Savarkar
- Part 1: Echoes from a Forgotten Past, 1883–1924; Part 2: A Contested Legacy, 1924-1966;
- Author: Vikram Sampath
- Country: India
- Language: English
- Genre: Biography
- Publisher: Penguin (India Viking)
- Published: Part 1: August 2019; Part 2: May 2021;
- Media type: Print/Digital
- No. of books: 2
- Website: Part 1 Part 2

= Savarkar (book) =

Book about Vinayak Damodar Savarkar

Savarkar is a two-part biography about Indian politician and ideologue Vinayak Damodar Savarkar, written by Indian popular historian and columnist Vikram Sampath and published by Penguin Viking. The book met with a critical reception from scholars as well as accusation of plagiarism.

==About==
The series contains two books. The first book covers Savarkar’s life until 1924, including his years in London and imprisonment. The second book covers the later years of Savarkar, until 1966. It includes Savarkar's work with the Hindu Mahasabha and the Rashtriya Swayamsevak Sangh (RSS), his opposition to Gandhi’s non-violence, his implication and acquittal in Gandhi’s assassination and its overall impact on his contentious legacy.

== Reception ==
The book was critiqued by several academics.

Janaki Bakhle, an associate professor of Indian history at University of California, Berkeley who reviewed the volumes for India Today, noted despite meticulous and thorough research, Sampath's contribution is wholly uncritical, and he accepts every primary source at face value; Bakhle criticised Sampath's interpretation of concurrent historical events as non-objective and lacking in updates from relevant scholarship. Vikram Visana, a Lecturer in Political Theory at the University of Leicester criticises him for failing to put Savarkar's "rhetorical historywriting" that makes use of "epic heroism and myth-making" to incite "revolutionary violence" into context with his narrative. He also criticises him for taking Savarkar's allegations of abuse by Muslim prison wardens in Savarkar's My transportation for life at face value. Reviewing for Open, popular historian Manu S. Pillai voiced similar concerns; he praised Sampath's meticulous research and his persuasive case of Savarkar as a martyr who had sacrificed his youth for the cause of nation but criticised his methodologies, especially the uncritical acceptance of Savarkar's self-laudatory memoirs, and Sampath was held to be an unobjective biographer.

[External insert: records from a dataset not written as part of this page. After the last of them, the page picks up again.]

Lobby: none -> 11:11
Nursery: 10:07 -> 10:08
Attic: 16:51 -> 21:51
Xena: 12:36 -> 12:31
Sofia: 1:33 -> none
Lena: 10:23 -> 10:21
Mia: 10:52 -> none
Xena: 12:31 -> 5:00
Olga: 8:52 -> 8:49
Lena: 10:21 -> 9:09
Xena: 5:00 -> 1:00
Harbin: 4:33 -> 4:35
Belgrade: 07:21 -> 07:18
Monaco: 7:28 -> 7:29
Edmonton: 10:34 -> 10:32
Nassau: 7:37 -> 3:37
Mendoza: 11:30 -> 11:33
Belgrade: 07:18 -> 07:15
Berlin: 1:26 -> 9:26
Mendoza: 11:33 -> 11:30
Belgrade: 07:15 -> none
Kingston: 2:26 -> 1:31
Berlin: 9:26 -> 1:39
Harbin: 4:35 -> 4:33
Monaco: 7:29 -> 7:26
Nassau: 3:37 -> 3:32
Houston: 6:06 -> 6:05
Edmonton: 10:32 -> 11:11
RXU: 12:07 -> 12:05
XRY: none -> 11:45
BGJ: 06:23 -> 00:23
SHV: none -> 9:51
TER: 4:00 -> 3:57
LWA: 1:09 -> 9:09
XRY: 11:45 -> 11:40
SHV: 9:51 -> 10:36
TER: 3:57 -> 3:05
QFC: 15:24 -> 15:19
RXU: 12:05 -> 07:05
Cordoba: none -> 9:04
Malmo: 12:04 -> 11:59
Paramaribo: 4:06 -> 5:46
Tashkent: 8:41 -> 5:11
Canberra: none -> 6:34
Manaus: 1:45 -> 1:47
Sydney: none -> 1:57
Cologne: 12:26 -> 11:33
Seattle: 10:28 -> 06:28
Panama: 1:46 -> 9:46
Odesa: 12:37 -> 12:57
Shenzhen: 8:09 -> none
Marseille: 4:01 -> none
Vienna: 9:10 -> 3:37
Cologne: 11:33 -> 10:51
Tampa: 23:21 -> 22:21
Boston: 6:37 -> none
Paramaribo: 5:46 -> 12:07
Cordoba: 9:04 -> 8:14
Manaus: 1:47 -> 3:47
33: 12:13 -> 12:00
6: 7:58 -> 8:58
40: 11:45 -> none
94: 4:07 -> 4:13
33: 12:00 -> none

Madhav Khosla, professor of Political Science at Columbia Law School who reviewed the work for Hindustan Times, commended the detailed narrative but found Sampath's treatment of Savarkar's extremist views and his relationship with the British government less "thoughtful" when compared to another contemporary biography by Vaibhav Purandare. Salil Tripathi, reviewing for Mint, found Sampath's choice of language and analyses to "give away" his obvious bias despite the façade of neutrality; particular attention was drawn to the cavalier descriptions of any massacre perpetrated by Muslims as "genocides".

In contrast, Swati Parashar, a professor at the University of Gothenburg who reviewed the volumes for The Hindu, called the comprehensive treatment of Savarkar a "must-read", admiring how he brought out "the contradictions, complexities and complicities" that made Savarkar. Reviewing for The Telegraph, TCA Raghavan described the book as "a straightforward, no-fuss narrative without hyperbole and hero worship".

== Plagiarism allegations ==
In a letter to the president of the Royal Historical Society dated 11 February 2022, professors Audrey Truschke, Rohit Chopra, and Ananya Chakravarti accused Sampath of plagiarism and requested Sampath's membership be reviewed and his scholarship be thoroughly examined. The letter includes as examples sections from a 2017 article by Sampath published in India Foundation Journal and an example from his biography of Savarkar, in which a paragraph was nearly identical to one in an undergraduate student thesis. It was later supplemented with more examples of identical reproduction from the works of Chaturvedi and R. C. Majumdar. Sampath rejected the allegations and filed a defamation suit in Delhi High Court seeking costs of ₹two crore ( USD).